Cultura

La faccia oscura del turismo

Non sempre la crescita esponenziale di presenze derivanti dal turismo viene vissuta come un fenomeno esclusivamente positivo.

In epoca recente si è assistito a una sorta di controtendenza, con locali fenomeni di insofferenza verso l’invasione di turisti, come le proteste dei cittadini di Barcellona sulla Rambla o gli striscioni esposti a Palma di Maiorca che sentenziavano “less tourism, more life”, ma anche iniziative istituzionali per frenare l’arrivo di turisti, come l’intenzione da parte del governo della Grecia di introdurre una nuova tassa turistica di 20 euro per i visitatori che sbarcano a Mykonos e Santorini tramite navi da crociera, iniziativa che nasce in una nazione dove il settore turistico contribuisce per circa il 25% all’economia.

Il turismo, in specifiche location o situazioni, raggiunge spesso livelli incredibili, basta pensare che Venezia registra costantemente una presenza superiore a 14 mila turisti per chilometro quadrato.

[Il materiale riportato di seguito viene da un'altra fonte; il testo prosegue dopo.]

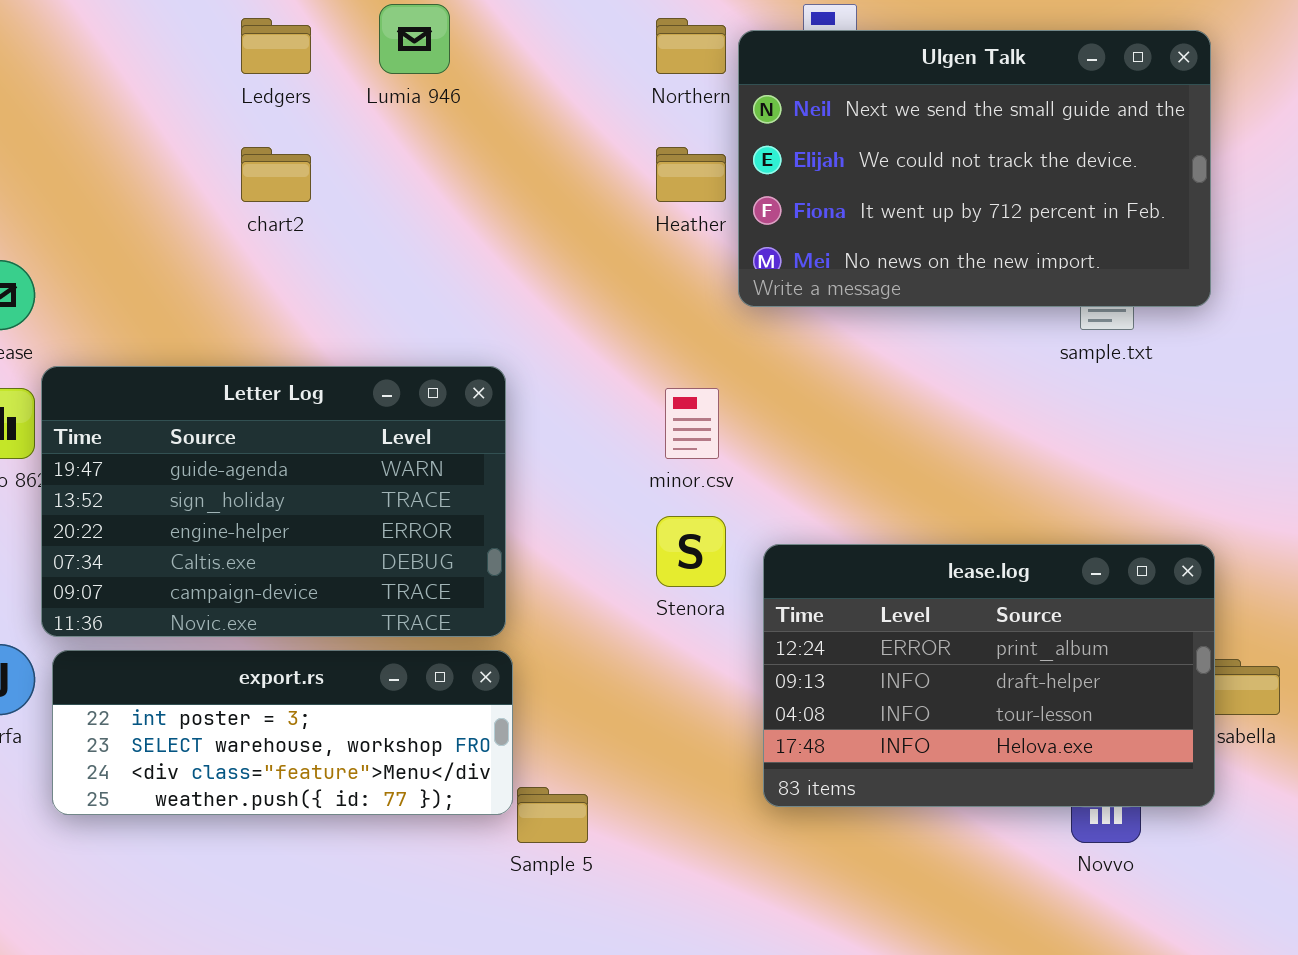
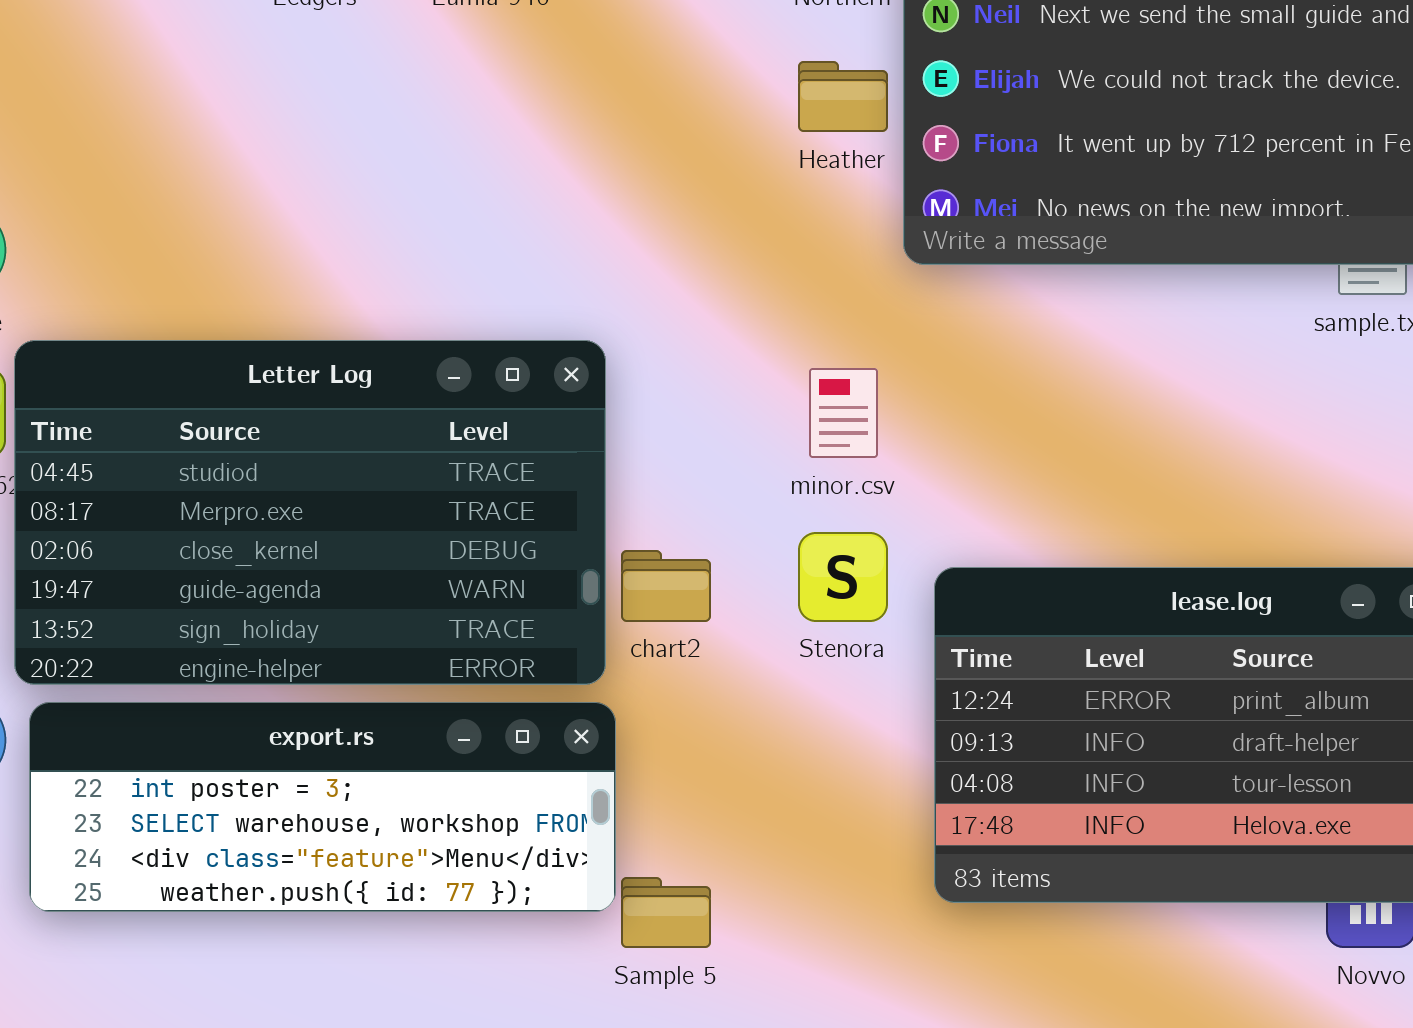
chart2: [241,147,311,202] -> [621,550,711,622], moved
Letter Log: [41,366,506,637] -> [14,340,606,685], scrolled up 3 rows

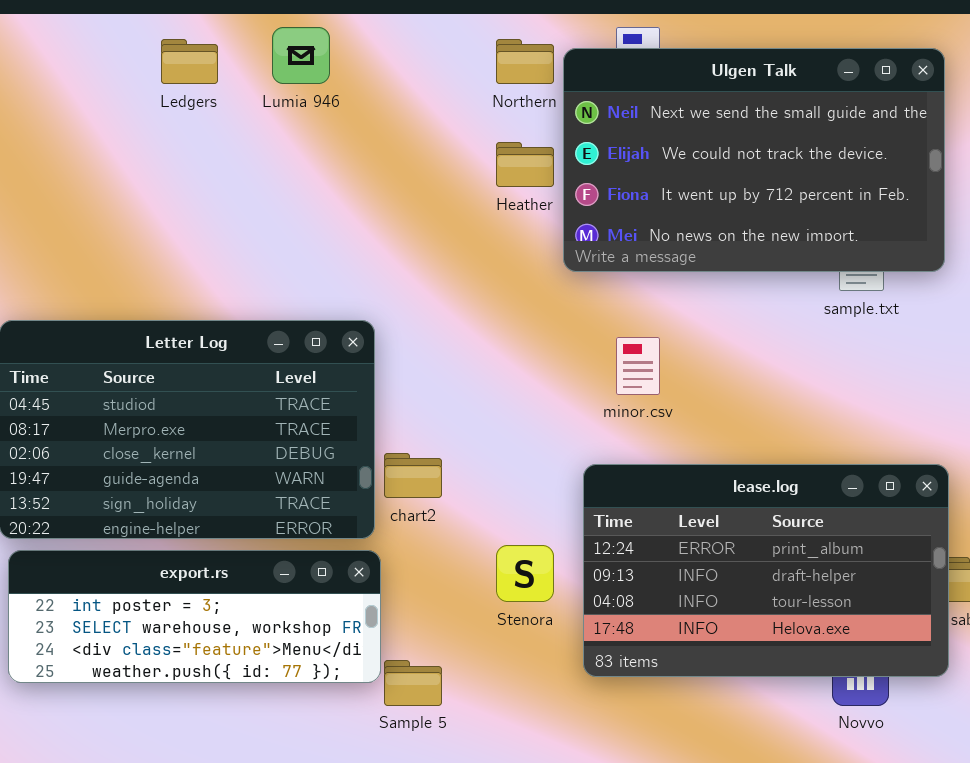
minor.csv: [809,368,878,458] -> [616,337,660,395], moved
Stenora: [798,532,888,622] -> [496,545,554,602], moved

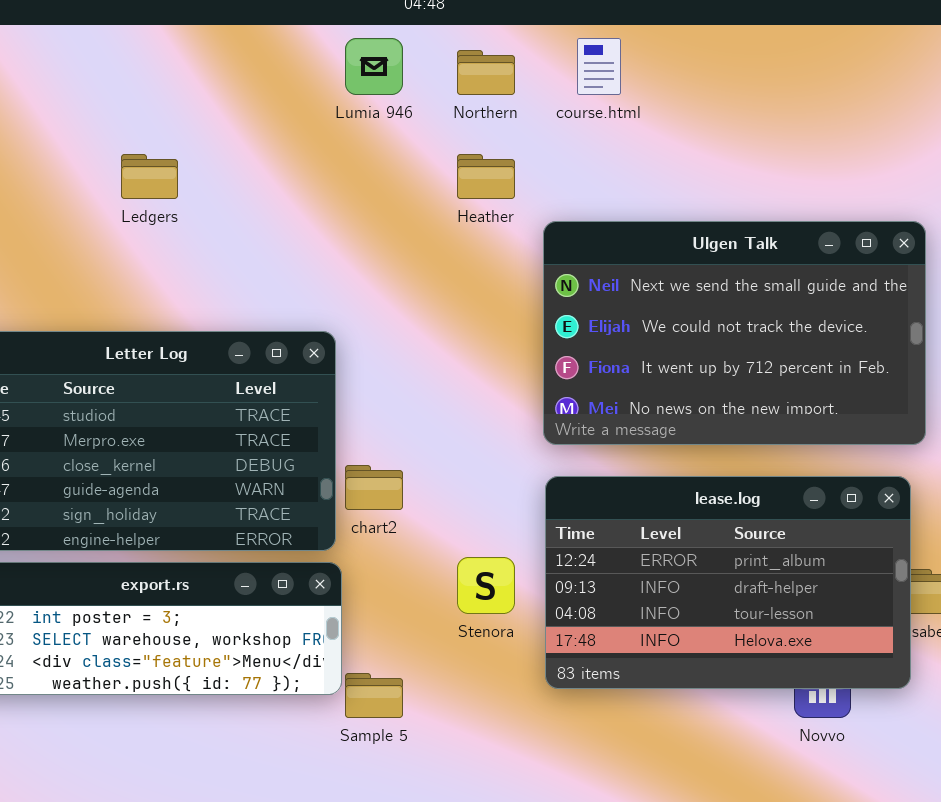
Lumia 946: [272,27,330,84] -> [345,38,403,95], moved
Ledgers: [161,39,218,84] -> [121,154,178,199], moved
Ulgen Talk: [563,48,945,272] -> [543,221,926,445], moved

Da qui nasce il termine “overtourism”, traducibile come “sovraffollamento turistico”, il fenomeno definito dall’Organizzazione Mondiale del Turismo come “l’impatto del turismo su una destinazione, o parti di essa, che influenza eccessivamente e in modo negativo la qualità della vita percepita dei cittadini e/o la qualità delle esperienze dei visitatori”.

Tutti comprendono facilmente i grandi benefici derivanti da una forte presenza di turisti, ma pochi considerano le conseguenze che toccano le comunità delle località più gettonate, come ad esempio l’inquinamento causato dai trasporti e lo sfruttamento delle risorse locali, in particolare quelle idriche, oltre all’alterazione degli ecosistemi causata dagli effetti della cementificazione e dall’enorme produzione di rifiuti.

Le considerazioni sull’overtourism propongono un punto di vista decisamente contraddittorio su uno dei temi che sta più a cuore in tutto il settore dell’accoglienza, in particolare in Italia e merita quindi un più documentato approfondimento.